Texte du document
┄┄┄┄┄┄

Protection à long terme contre le VPH

Le risque d’infection à VPH étant viager, la Dre Luisa Villa, Institut Ludwig de recherche en oncologie, São Paulo, Brésil, a présenté des données sur la protection à long terme provenant de la plus longue étude sur l’efficacité réalisée à ce jour sur un vaccin anti-VPH. Plus précisément, elle a évalué le risque d’infection à VPH persistante dans un sous-groupe de 241 patientes brésiliennes et européennes qui ont été suivies pendant plus de cinq ans dans le cadre des études de phase III décrites par la Dre Muñoz.

La Dre Villa a rapporté que, au cours d’un suivi pouvant atteindre 5,3 ans, l’incidence combinée des infections persistantes par le VPH de type 6, 11, 16 ou 18 ou d’affections connexes se résumait à deux cas chez les sujets vaccinés, par comparaison à 45 cas chez les témoins (placebo), ce qui revient à un taux d’efficacité de 96 %. Cependant, les deux cas signalés – un cas d’infection asymptomatique par le VPH de type 18 et un cas d’identification de l’ADN du VPH de type 16 – avaient été observés plus tôt au cours des trois premières années suivant la vaccination dans cette sous-population.

┄┄┄┄┄┄

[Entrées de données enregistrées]

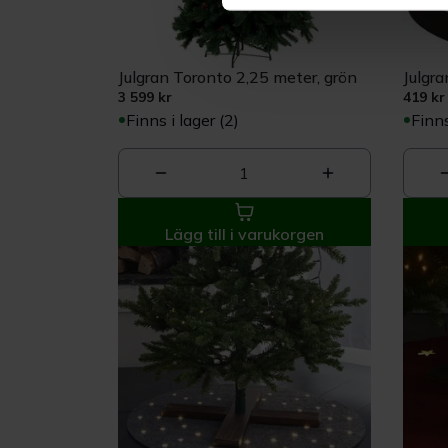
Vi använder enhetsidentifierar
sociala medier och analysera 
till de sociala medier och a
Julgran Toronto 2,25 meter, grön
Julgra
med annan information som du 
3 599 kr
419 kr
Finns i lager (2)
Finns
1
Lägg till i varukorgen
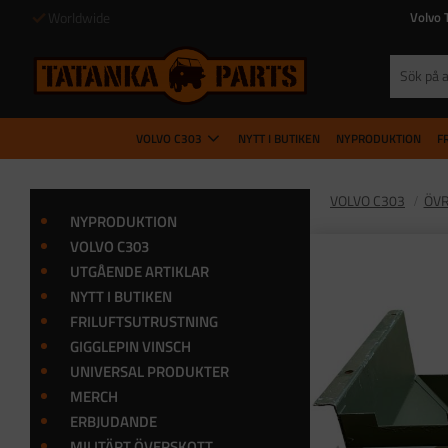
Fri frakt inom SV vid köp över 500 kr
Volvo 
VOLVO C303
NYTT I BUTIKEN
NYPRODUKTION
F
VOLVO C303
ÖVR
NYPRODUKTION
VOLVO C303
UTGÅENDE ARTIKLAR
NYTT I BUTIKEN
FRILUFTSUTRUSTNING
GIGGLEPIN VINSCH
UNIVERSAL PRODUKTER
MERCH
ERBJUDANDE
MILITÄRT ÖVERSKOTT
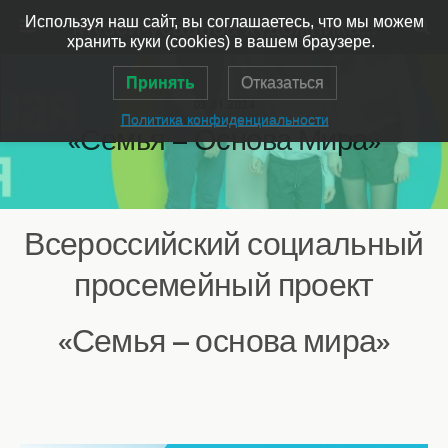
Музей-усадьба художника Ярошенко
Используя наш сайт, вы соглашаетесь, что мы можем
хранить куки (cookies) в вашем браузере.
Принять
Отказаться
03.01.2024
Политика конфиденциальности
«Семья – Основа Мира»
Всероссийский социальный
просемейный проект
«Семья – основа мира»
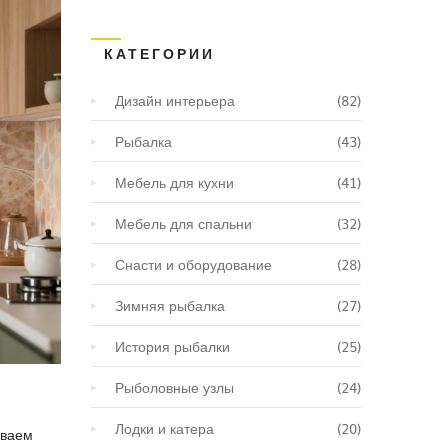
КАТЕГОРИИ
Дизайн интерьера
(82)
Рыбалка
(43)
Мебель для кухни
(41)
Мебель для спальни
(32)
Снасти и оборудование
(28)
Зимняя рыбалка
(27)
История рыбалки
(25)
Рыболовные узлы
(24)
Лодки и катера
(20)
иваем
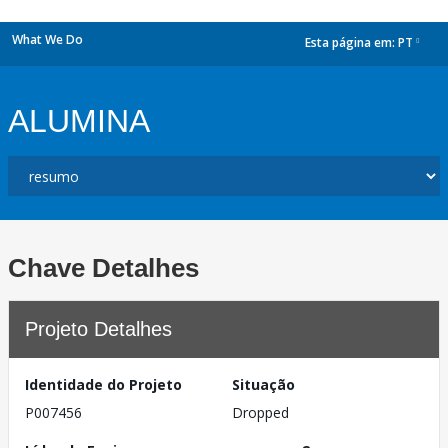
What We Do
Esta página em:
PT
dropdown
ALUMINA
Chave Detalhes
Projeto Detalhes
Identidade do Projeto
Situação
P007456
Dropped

┄┄┄┄┄┄

Objectif de la tâche
Comment traduire en anglais cette phrase du texte sur la protection à long terme contre le VPH : « Plus précisément, elle a évalué le risque d’infection à VPH persistante dans un sous-groupe de 241 patientes brésiliennes et européennes qui ont été suivies pendant plus de cinq ans dans le cadre des études de phase III décrites par la Dre Muñoz. » ?

Réponse attendue
More specifically, she assessed the risk of persistent HPV infection in a subgroup of 241 Brazilian and European patients who were followed for more than five years as part of the Phase III studies described by Dr. Muñoz.